[Records supplied Boundary: Start]

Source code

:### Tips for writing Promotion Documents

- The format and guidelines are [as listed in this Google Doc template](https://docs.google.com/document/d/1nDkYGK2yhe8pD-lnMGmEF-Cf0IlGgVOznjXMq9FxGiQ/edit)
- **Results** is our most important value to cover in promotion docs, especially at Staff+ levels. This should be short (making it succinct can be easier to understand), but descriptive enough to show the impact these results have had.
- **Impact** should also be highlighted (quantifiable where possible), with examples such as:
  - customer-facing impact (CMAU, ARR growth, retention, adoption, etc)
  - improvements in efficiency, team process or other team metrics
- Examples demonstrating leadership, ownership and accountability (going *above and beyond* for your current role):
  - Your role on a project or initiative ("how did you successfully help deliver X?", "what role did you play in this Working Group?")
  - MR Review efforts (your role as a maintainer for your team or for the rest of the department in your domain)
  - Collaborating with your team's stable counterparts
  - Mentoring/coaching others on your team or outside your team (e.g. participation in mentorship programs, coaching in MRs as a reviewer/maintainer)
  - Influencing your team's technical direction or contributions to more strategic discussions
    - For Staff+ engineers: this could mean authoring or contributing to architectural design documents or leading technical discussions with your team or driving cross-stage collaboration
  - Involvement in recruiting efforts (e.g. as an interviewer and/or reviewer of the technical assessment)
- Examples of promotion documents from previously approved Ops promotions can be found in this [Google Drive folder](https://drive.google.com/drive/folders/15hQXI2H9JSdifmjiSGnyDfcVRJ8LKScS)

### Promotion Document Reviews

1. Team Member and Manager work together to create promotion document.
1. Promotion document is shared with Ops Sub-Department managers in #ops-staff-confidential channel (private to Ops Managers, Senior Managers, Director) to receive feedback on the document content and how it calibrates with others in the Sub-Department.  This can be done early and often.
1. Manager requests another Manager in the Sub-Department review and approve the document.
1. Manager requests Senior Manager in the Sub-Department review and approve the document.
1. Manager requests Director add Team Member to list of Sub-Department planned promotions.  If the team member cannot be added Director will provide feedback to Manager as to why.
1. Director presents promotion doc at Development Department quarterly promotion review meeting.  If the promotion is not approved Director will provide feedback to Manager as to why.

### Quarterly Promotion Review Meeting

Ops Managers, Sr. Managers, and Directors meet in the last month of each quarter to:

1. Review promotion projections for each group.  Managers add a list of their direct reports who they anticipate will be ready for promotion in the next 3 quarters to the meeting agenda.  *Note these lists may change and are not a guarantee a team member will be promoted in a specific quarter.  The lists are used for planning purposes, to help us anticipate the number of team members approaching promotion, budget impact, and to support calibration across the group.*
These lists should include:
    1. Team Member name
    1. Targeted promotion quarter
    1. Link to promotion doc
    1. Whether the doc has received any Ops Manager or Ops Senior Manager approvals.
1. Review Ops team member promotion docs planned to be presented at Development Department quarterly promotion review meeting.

[Records supplied Boundary: End]

__Task prompt__
Word for word, restate all of the records.

__Exercise answer__
Source code

:### Tips for writing Promotion Documents

- The format and guidelines are [as listed in this Google Doc template](https://docs.google.com/document/d/1nDkYGK2yhe8pD-lnMGmEF-Cf0IlGgVOznjXMq9FxGiQ/edit)
- **Results** is our most important value to cover in promotion docs, especially at Staff+ levels. This should be short (making it succinct can be easier to understand), but descriptive enough to show the impact these results have had.
- **Impact** should also be highlighted (quantifiable where possible), with examples such as:
  - customer-facing impact (CMAU, ARR growth, retention, adoption, etc)
  - improvements in efficiency, team process or other team metrics
- Examples demonstrating leadership, ownership and accountability (going *above and beyond* for your current role):
  - Your role on a project or initiative ("how did you successfully help deliver X?", "what role did you play in this Working Group?")
  - MR Review efforts (your role as a maintainer for your team or for the rest of the department in your domain)
  - Collaborating with your team's stable counterparts
  - Mentoring/coaching others on your team or outside your team (e.g. participation in mentorship programs, coaching in MRs as a reviewer/maintainer)
  - Influencing your team's technical direction or contributions to more strategic discussions
    - For Staff+ engineers: this could mean authoring or contributing to architectural design documents or leading technical discussions with your team or driving cross-stage collaboration
  - Involvement in recruiting efforts (e.g. as an interviewer and/or reviewer of the technical assessment)
- Examples of promotion documents from previously approved Ops promotions can be found in this [Google Drive folder](https://drive.google.com/drive/folders/15hQXI2H9JSdifmjiSGnyDfcVRJ8LKScS)

### Promotion Document Reviews

1. Team Member and Manager work together to create promotion document.
1. Promotion document is shared with Ops Sub-Department managers in #ops-staff-confidential channel (private to Ops Managers, Senior Managers, Director) to receive feedback on the document content and how it calibrates with others in the Sub-Department.  This can be done early and often.
1. Manager requests another Manager in the Sub-Department review and approve the document.
1. Manager requests Senior Manager in the Sub-Department review and approve the document.
1. Manager requests Director add Team Member to list of Sub-Department planned promotions.  If the team member cannot be added Director will provide feedback to Manager as to why.
1. Director presents promotion doc at Development Department quarterly promotion review meeting.  If the promotion is not approved Director will provide feedback to Manager as to why.

### Quarterly Promotion Review Meeting

Ops Managers, Sr. Managers, and Directors meet in the last month of each quarter to:

1. Review promotion projections for each group.  Managers add a list of their direct reports who they anticipate will be ready for promotion in the next 3 quarters to the meeting agenda.  *Note these lists may change and are not a guarantee a team member will be promoted in a specific quarter.  The lists are used for planning purposes, to help us anticipate the number of team members approaching promotion, budget impact, and to support calibration across the group.*
These lists should include:
    1. Team Member name
    1. Targeted promotion quarter
    1. Link to promotion doc
    1. Whether the doc has received any Ops Manager or Ops Senior Manager approvals.
1. Review Ops team member promotion docs planned to be presented at Development Department quarterly promotion review meeting.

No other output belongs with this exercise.